# Any Ruffed Grouse Tips?



## Weasel (Jun 18, 2012)

Anybody have a simple way to cook grouse? I'm not fancy and don't need fancy recipes, just something quick and easy suits me fine.


----------



## jer218 (Apr 8, 2012)

I either deep fry them in shore lunch (which my kids love) or I wrap them in bacon and put them in the oven. I de bone them of course.


----------



## hassell (Feb 9, 2010)

Slow cooked and add what you want for seasoning, parboil and light fry is my camping favorite!!!!!!


----------



## 220swift (Mar 2, 2011)

Cut grouse in either quarters or halves. Marinade several hours in Italian dressing, turning several times. Grill.


----------



## poe (Feb 10, 2010)

I used to fry them in a pan for a few min the make them in a stu in the slow cooker


----------



## jer218 (Apr 8, 2012)

I know what I'm doing this weekend now!!


----------



## Weasel (Jun 18, 2012)

Thanks for the ideas guys.


----------



## glenway (Mar 27, 2011)

The hardest part about a grouse recipe is actually getting some. If you're having trouble shooting them, try my grandfather's advice: put some salt on their tail.

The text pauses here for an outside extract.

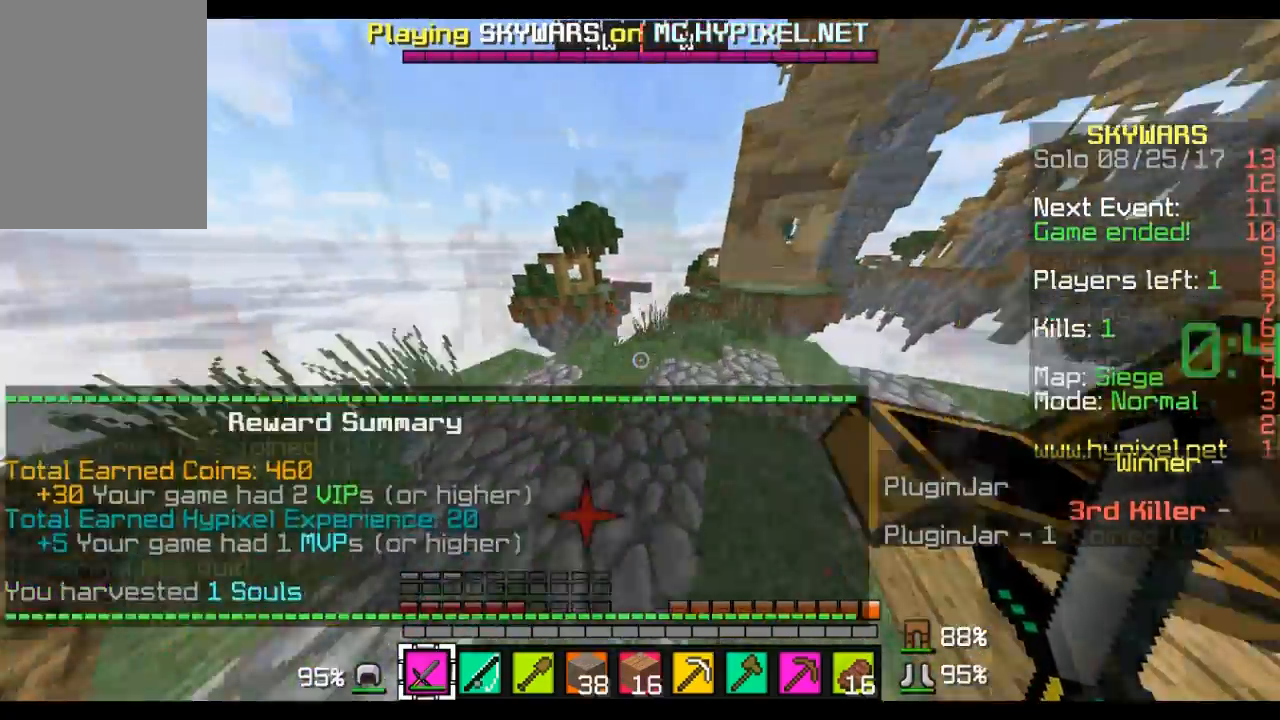
{"keys": [], "mouse": [], "events": [[414, "d", "down"], [448, "d", "up"], [448, "w", "up"]]}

At least that's what he told me when I was a youngster.


----------



## Weasel (Jun 18, 2012)

I need to shoot (or salt tails) more of those grouse. GREAT eating bird for sure. If I had known I would have hunted them long before this.


----------



## ColtonMN (Sep 26, 2012)

My favorite method is to deep fry smaller (roughly 1"x1") chunks in a cajun seasoning. By far one of the best meals I had in college.


----------



## muledhunter (Oct 13, 2012)

Wrap in bacon, salt,pepper and some onion. Then cover in tin foil and through in the fire...


----------